Task to complete: Convert the records below, from the line with "True or false: Percentage" to the line with "To the nearest percent, what percentage", into a JSON list of strings with one string per line, skipping blank lines and leaving out the pictures.

Information provided:
____

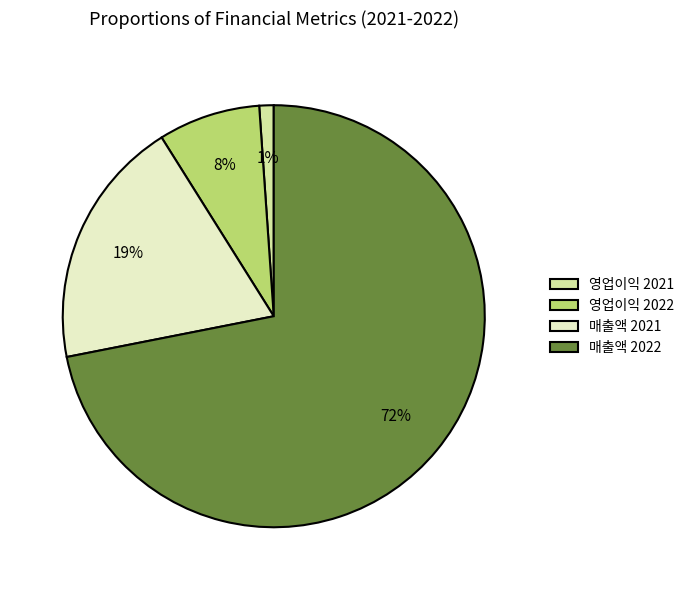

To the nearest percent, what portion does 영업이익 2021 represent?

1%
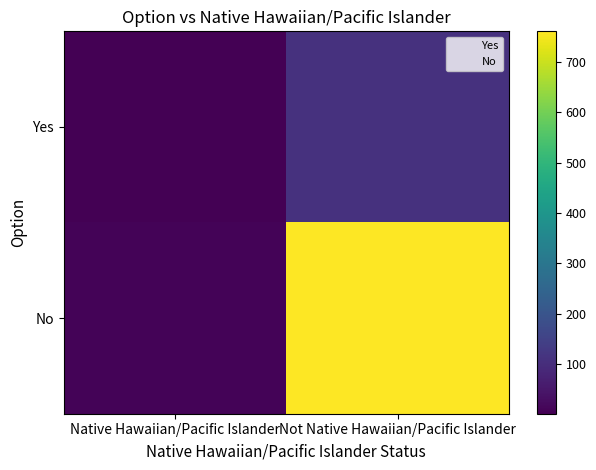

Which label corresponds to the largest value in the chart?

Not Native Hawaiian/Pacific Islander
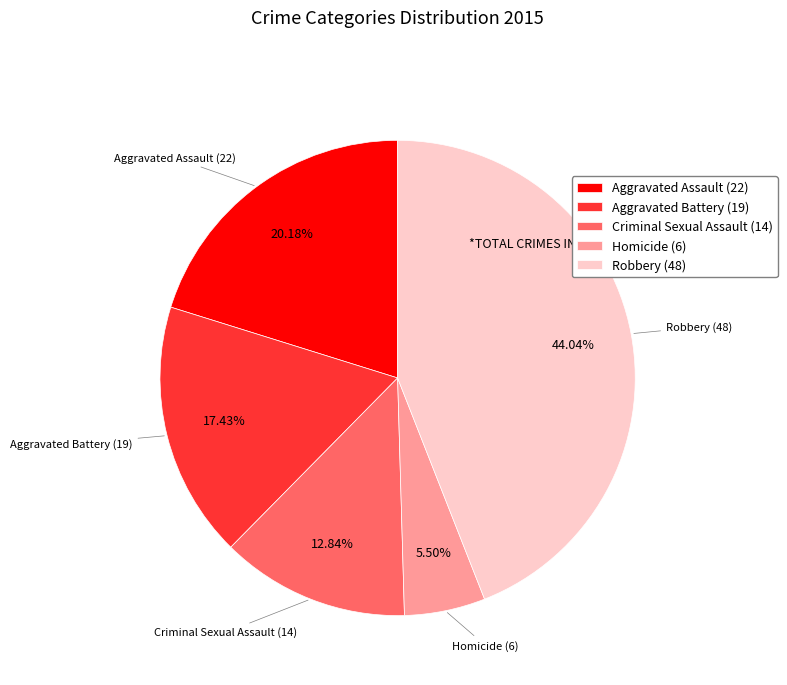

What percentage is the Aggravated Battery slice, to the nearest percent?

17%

____

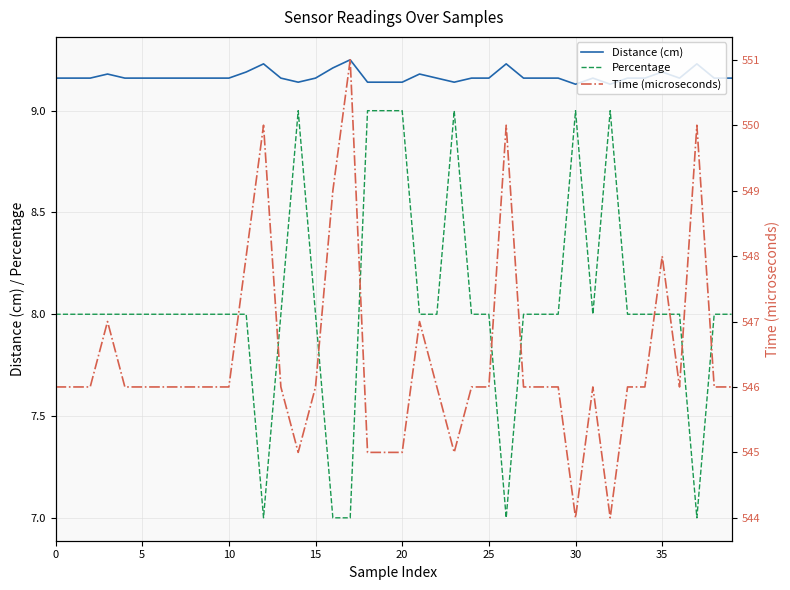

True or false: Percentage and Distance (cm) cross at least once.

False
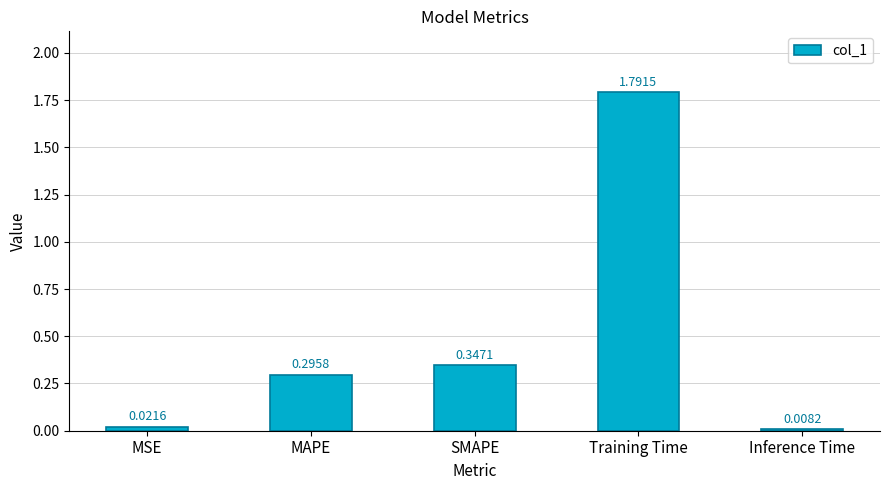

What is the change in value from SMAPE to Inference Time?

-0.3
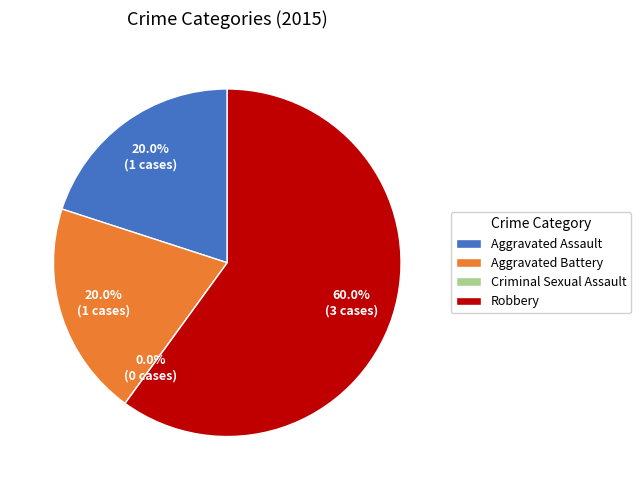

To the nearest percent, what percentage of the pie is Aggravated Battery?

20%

____

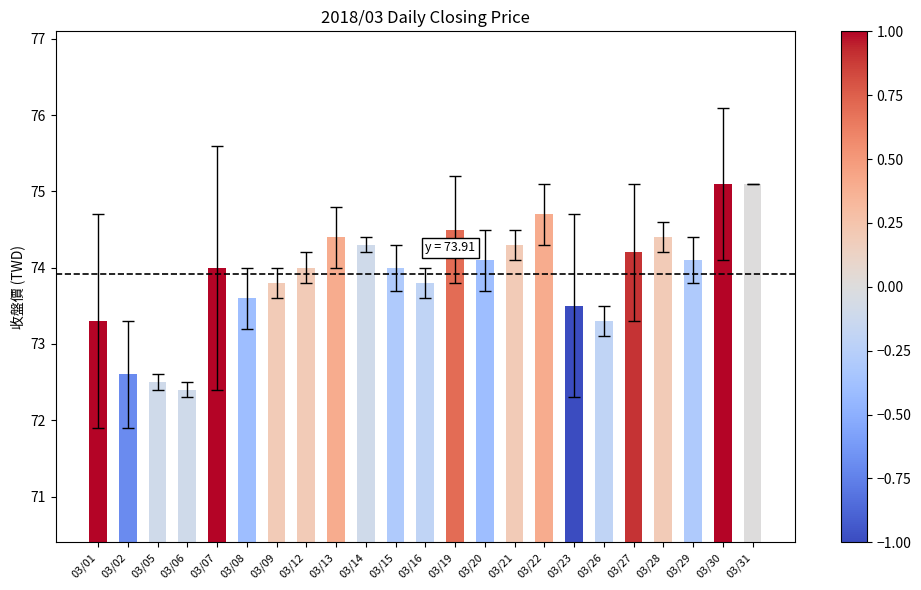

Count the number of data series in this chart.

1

____

Answer section:
[
  "True or false: Percentage and Distance (cm) cross at least once.",
  "False",
  "What is the change in value from SMAPE to Inference Time?",
  "-0.3",
  "To the nearest percent, what percentage of the pie is Aggravated Battery?"
]